Venere - the European hotel site once considered to be a part of Expedia's attempt to counter the rise of Booking.com - is no more.
Expedia Inc confirmed earlier reports into its demise, saying the brand has "faced a number of headwinds" and therefore a decision had been made to close the brand.
The site is already redirecting traffic to fellow accommodation booking brand Hotels.com.
An official says the brand has "undergone a period of significant change" and, following a restructuring of the business, all consumer activity would be transferred to the sister site.
Venere site stopped taking new bookings on the 1 December 2016, the official says, adding:
"We continue to run the travel agency (B2B) operations in Italy."

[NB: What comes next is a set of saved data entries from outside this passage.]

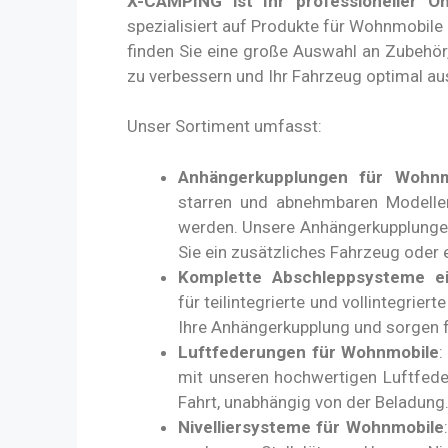
X-CAMPING ist Ihr professioneller O
spezialisiert auf Produkte für Wohnmobile
finden Sie eine große Auswahl an Zubehör,
zu verbessern und Ihr Fahrzeug optimal au
Unser Sortiment umfasst:
Anhängerkupplungen für Wohn
starren und abnehmbaren Modellen
werden. Unsere Anhängerkupplungen 
Sie ein zusätzliches Fahrzeug oder 
Komplette Abschleppsysteme ein
für teilintegrierte und vollintegrier
Ihre Anhängerkupplung und sorgen f
Luftfederungen für Wohnmobile
:
mit unseren hochwertigen Luftfede
Fahrt, unabhängig von der Beladung
Nivelliersysteme für Wohnmobile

The company was already 14 years old when Expedia Inc bought it in 2008 for an undisclosed fee.
A very early player in the world of online travel agencies, created in the Italian capital of Rome, Venere grew steadily to contract a sizeable portfolio of properties in Europe, the Middle East and Africa (making it attractive to growth-hungry Expedia).
After a financial restructuring in 2001, Venere later sold a 60% stake in the business to private equity giant Advent International in 2007, before Expedia Inc come in two years later to buy out the entire shareholding and add the brand to the group's growing family of consumer-facing sites (including, back then, eLong and TripAdvisor).

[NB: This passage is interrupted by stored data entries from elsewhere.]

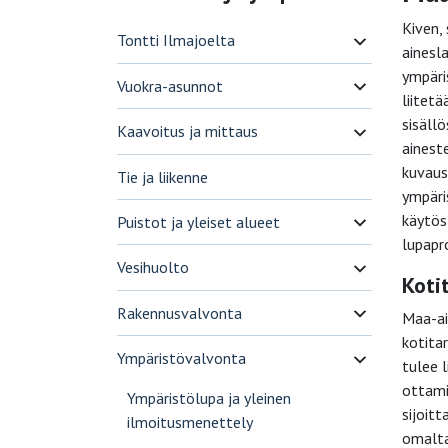
Kiven,
Tontti Ilmajoelta
ainesl
ympäri
Vuokra-asunnot
liitet
sisäll
Kaavoitus ja mittaus
ainest
kuvaus
Tie ja liikenne
ympäri
käytös
Puistot ja yleiset alueet
lupapr
Vesihuolto
Koti
Rakennusvalvonta
Maa-ai
kotita
Ympäristövalvonta
tulee 
ottami
Ympäristölupa ja yleinen
sijoit
ilmoitusmenettely
omalta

Expedia Inc got its hands on 10,000 new properties as part of the deal (out of 29,000 on Venere's roster).
Marco Ficarra, CEO of Venere at the time of the acquisition, stayed until the end of the year before heading to fellow Italian OTA Bluvacanze.
He is currently CEO and co-founder of Destination Italia, part of the Lastminute.com Group.
Most recently, Venere fell under the auspices of Johan Svanstrom, president at Expedia Inc who is also looking after Hotels.com and Expedia Affiliate Network.